**SET OF TASKS**
a: List every dollar amount in the article on the Suites Eating Clubs, along with what each one refers to.
b: Pick up the article on the Suites Eating Clubs after its last sentence and keep writing it.

**EXCERPTED TEXT**
▬▬▬▬▬▬

This is the second part of a long-form article on the University’s decision to end student management at the Suites Eating Clubs. Click here to view parts one, three, and four.
When I finally walk out of Tresidder Union Suite 9 an hour later, the first thing I do is drive home, sit down at my computer and start writing. I separate my document into three headings: board bill costs, health and safety, and financial mismanagement.
Board bill costs
In more than an hour of conversation, the trio of ResEd administrators had repeatedly cited Suites’ high board bill as a pressing reason to seek a less expensive corporate vendor to provide food. But a closer inspection of University financial records indicates that this justification makes little sense.
To begin with, the Suites board bill is no higher than that of the Row houses, which are currently managed by private contractor Student Organized Services, Inc. (SOS) – making it difficult to see how changing to a private contractor will lower the board rate.
The problem, however, goes deeper: the University, not GCDS, is itself responsible for creating the problem it now insists upon stepping in to fix.
Prior to 2007, the quarterly Suites board bill was among the lowest on campus at, according to former GCDS CEO Leah Sawyer ’07, approximately $1,200 per student per quarter. Suites Dining also provided more meals per week – 17 – than the more expensive Row houses, which typically provided 10.
In 2008, however, the University combined the Suites Dining Society bill – which covers food – with the University Housing bill, which covers housing maintenance costs.
Since then, Student Housing – a division of Residential & Dining Enterprises (R&DE) – has dramatically raised its prices, forcing up the total costs that appear on the Suites board bill. From the 2011-12 academic year to the 2012-13 academic year alone, Housing raised its prices by 25 percent. Housing maintenance now takes up just under a quarter of Suites residents’ room and board expenses at approximately $500 per resident per quarter.
ResEd’s attempt to fix Suites’ rising board rate made matters even worse. According to former GCDS CEO J.T. Sullivan ’11, ResEd responded to Housing-driven Suites board bill inflation by setting an overall room and board price cap of $2,000 per student per quarter. Since ResEd has little to no power to limit the price charged by R&DE, however, the Housing portion of the board bill kept climbing – resulting in smaller and smaller percentages of student money going to GCDS for food and a budget crunch for GCDS managers.
The budgetary strains caused by ResEd and R&DE were exacerbated, moreover, by additional overhead costs imposed by the University. In 2009 – a year after the Housing bill was merged with the Suites Dining bill – ResEd began auditing and regulating GCDS financial operations. With ResEd’s heightened involvement came two additional categories on Suites students’ board bill: “Admin” and “Overhead.”
Prior to the beginning of ResEd’s takeover in 2009, Suites was run entirely by students – they collected students’ board bills, paid chefs and hashers and even distributed room keys. But ever since ResEd stepped in in 2009, students have been paying ResEd administrators to reread Suites financial documents, incurring overhead costs that further drive up the board bill total.

▬▬▬▬▬▬

Excerpts from a dataset
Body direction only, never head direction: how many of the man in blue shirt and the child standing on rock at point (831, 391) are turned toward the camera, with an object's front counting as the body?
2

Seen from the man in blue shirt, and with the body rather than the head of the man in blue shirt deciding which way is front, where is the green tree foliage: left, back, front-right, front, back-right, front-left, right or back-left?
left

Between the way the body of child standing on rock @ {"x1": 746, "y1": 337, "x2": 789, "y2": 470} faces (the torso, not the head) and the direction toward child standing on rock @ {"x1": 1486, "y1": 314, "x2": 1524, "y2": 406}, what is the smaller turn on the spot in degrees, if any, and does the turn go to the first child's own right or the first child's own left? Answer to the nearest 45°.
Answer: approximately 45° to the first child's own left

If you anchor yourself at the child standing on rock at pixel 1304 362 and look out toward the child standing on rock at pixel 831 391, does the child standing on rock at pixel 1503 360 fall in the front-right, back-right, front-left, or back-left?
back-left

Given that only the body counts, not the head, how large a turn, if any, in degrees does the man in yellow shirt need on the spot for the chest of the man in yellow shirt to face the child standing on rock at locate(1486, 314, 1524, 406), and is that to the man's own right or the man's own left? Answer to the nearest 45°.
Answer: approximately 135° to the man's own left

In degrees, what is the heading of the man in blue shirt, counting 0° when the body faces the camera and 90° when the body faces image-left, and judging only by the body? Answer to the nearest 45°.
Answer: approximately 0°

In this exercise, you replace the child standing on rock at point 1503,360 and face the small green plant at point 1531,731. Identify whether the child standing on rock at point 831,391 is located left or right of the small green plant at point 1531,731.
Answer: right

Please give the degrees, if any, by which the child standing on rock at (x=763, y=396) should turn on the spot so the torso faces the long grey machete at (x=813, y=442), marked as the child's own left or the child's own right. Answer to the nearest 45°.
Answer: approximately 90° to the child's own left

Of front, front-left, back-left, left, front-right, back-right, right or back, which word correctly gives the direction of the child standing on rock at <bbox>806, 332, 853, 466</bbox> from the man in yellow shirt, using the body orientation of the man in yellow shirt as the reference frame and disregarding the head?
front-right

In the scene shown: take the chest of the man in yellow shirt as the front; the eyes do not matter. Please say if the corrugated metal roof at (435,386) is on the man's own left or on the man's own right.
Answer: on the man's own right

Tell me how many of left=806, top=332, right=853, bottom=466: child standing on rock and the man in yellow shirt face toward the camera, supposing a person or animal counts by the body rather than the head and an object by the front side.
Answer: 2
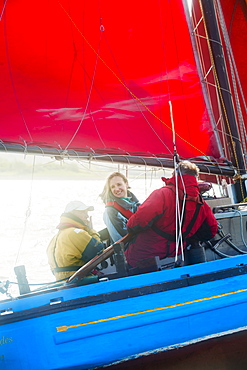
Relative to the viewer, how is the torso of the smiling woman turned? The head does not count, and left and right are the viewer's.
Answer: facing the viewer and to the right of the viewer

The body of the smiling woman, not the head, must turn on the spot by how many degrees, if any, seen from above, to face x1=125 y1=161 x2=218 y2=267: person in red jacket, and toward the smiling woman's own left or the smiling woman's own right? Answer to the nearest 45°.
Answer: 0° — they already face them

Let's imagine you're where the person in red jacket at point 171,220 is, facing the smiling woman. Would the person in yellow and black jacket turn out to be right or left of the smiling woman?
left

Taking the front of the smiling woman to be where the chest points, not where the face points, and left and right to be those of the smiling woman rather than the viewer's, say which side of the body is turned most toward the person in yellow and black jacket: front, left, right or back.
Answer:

▬▬▬▬▬▬

**ANSWERS TO EACH TASK**
a:
- $1,200 per student per quarter: the approximate Suites board bill before 2007
- $500 per resident per quarter: the approximate housing maintenance share of Suites residents' room and board
- $2,000 per student per quarter: the overall room and board price cap ResEd set

b:
Those total costs were $161.57 per student in 2011-12. Multiplied by the roughly 260 students who live in Suites, the total amount of overhead paid last year to ResEd administrators to do the work student financial managers formerly did themselves is about $42,000 – more student money, as a 2011-12 Suites financial manager (FM) I interviewed put it, “disappearing down the black hole that is Residential Education.”
According to Avanti chef Anton “Tony” Dietz, who has 19 years of experience in food services administration, any outside contractor is likely to levy additional administrative fees amounting to between eight and 11 percent of Suites’ total budget. Suites’ budget in 2011-12 totaled approximately $1.1 million. Assuming administrative charges at the typical corporate rate, Suites residents next year will be shelling out an additional $100,000 in surcharges.
Health and Safety
During that interview in Suite 9, Boswell, Buzay and Golder repeatedly advanced student health and safety as a “considerable concern” but failed to mention almost any specific instances of health and safety violations. The only specific evidence Golder offered was a claim that multiple fires had recently broken out at Suites.
“If we weren’t fixing all the fires that come,” exclaimed Golder at one point, “they [GCDS] wouldn’t be getting by.”
There was, in fact, only one fire at Suites recently, not “all the fires that come,” and it was caused by two inexperienced Suites residents – not student managers – using the Avanti kitchen to boil a large pot of hot oil on a Saturday evening in May 2012 in a disastrous attempt to fry empanadas for Cinco de Mayo. Fortunately, a chef was hosting a free movie-and-food night for residents on his day off in a neighboring club – the kind of thing Suites chefs tend to do. He and a student manager immediately rushed in and put out the blaze with the club’s fire extinguisher, which GCDS had properly placed according to fire code.
No outside contractor, short of completely barring student access to the kitchen, could have prevented that fire, and switching to a corporate vendor will do nothing to prevent the possibility of similar fires in the future.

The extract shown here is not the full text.